I sighed. “You should know she despises psychiatrists and psychologists. The moment you start talking about her feelings, she’s going to raise hell and insist nothing is wrong.”
He smiled, unruffled by the idea. “I’ve run into similar situations. Proud Nobeks with such issues can be particularly defensive. Have you ever known Matara Eve to become physically violent?”
“Wear your armored formsuit, if you’ve got one,” I advised him. I thought he might want a hockey mask too. He’s attractive, but not outrageously handsome. I’ll still feel bad if Mom decides to re-arrange his face.
We spent an hour discussing Mom’s old habits before dementia tamed her a little. I also mentioned her current reaction to me.
Kini patted my hand, his expression comforting. “She may not remember anything from when the dementia took such devastating hold over her. Her recall of the rescue site may not exist. She may not even remember anything about hostilities between our worlds. In any case, she’s confused and frightened. She’s got little control over her body, she’s surrounded by Kalquorians in a place she’s never seen before, and you’re not doing anything to relieve those situations…in her view,” he hastened to add.

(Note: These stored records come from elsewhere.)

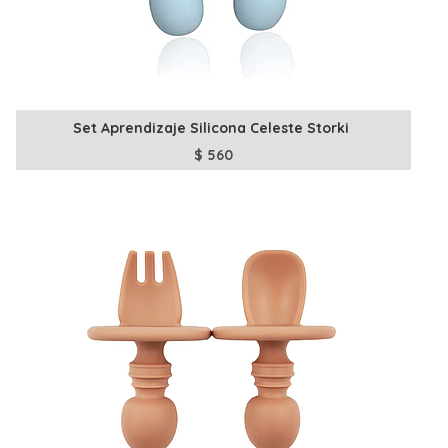
Set Aprendizaje Silicona Celeste Storki
$
560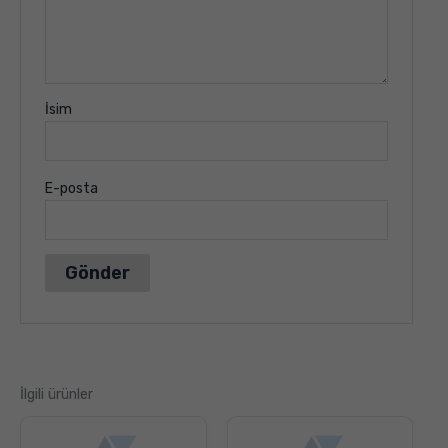
İsim
E-posta
İlgili ürünler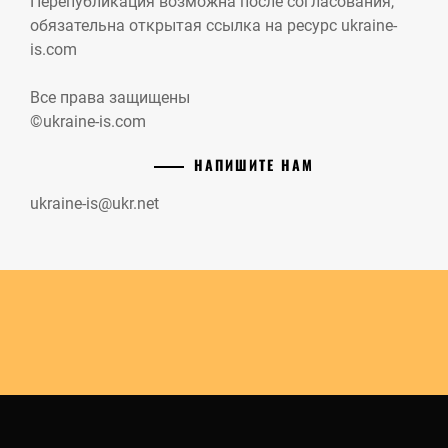
Перепубликация возможна после согласования,
обязательна открытая ссылка на ресурс ukraine-
is.com
Все права защищены
©ukraine-is.com
НАПИШИТЕ НАМ
ukraine-is@ukr.net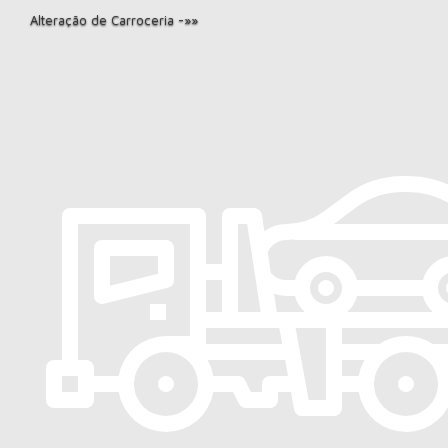
Alteração de Carroceria -»»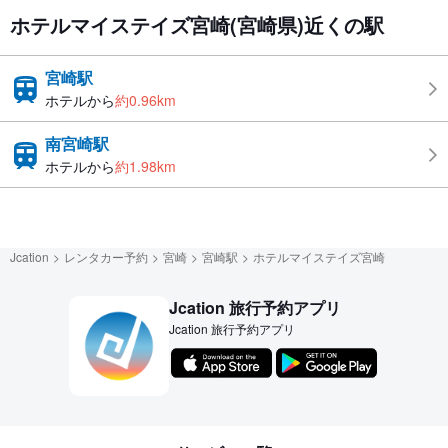
ホテルマイステイズ宮崎(宮崎県)近くの駅
宮崎駅
ホテルから
約0.96km
南宮崎駅
ホテルから
約1.98km
Jcation
レンタカー予約
宮崎
宮崎駅
ホテルマイステイズ宮崎
Jcation 旅行予約アプリ
Jcation 旅行予約アプリ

“So I basically suck, as far as she’s concerned.” Oh well. I’d been in that position before.
“From what you’ve told me, fear and uncertainty result in an anger response for Matara Eve,” Kini said. “It’s common in even less severe cases that people who are upset take out their emotions on those closest to them. Maybe because we feel safest doing so. When someone loves us, they’ll put up with a lot more.”
I could see his point. “I shouldn’t take anything personally then.”
“Good luck with that,” Kini laughed. “Shalia, I know you want to do right by your mother. I know you want to be there for her. However, you will need to step away from time to time in the coming weeks for the sake of your own well-being. If she decides to verbally abuse you more often than not, you need that space.”
I frowned. “I can’t abandon her. A lot of this is not her fault.”
“It’s not yours, either.” He patted my hand again. “You will have to periodically put some distance between her and yourself for the good of both of you. At least until she understands and uses the emotional managing tools I will attempt to give her. Otherwise, you’ll be hurt and resentful and no help to her at all.”
I could see his point. It didn’t much help the guilt coming over me to know I’d have to abandon her for hours at a time. Ugh, life is hard.
Meyso winked at me to soften the authoritative tone he used. “Shalia will take those breaks. I will see to it.”
“Great.” Kini stood, bowed to me, and left me with, “I’ll begin work with Matara Eve tomorrow. She may not be able to answer me…or scream at me, as she may prefer to do,” he chuckled. “Right now, I need to become a familiar face and start building trust. I’ll meet with you weekly for updates, Matara Shalia.”
After he’d left the office, I told Meyso, “I like him. I hope he’ll take his own advice about the frequent breaks from Mom to keep his sanity.”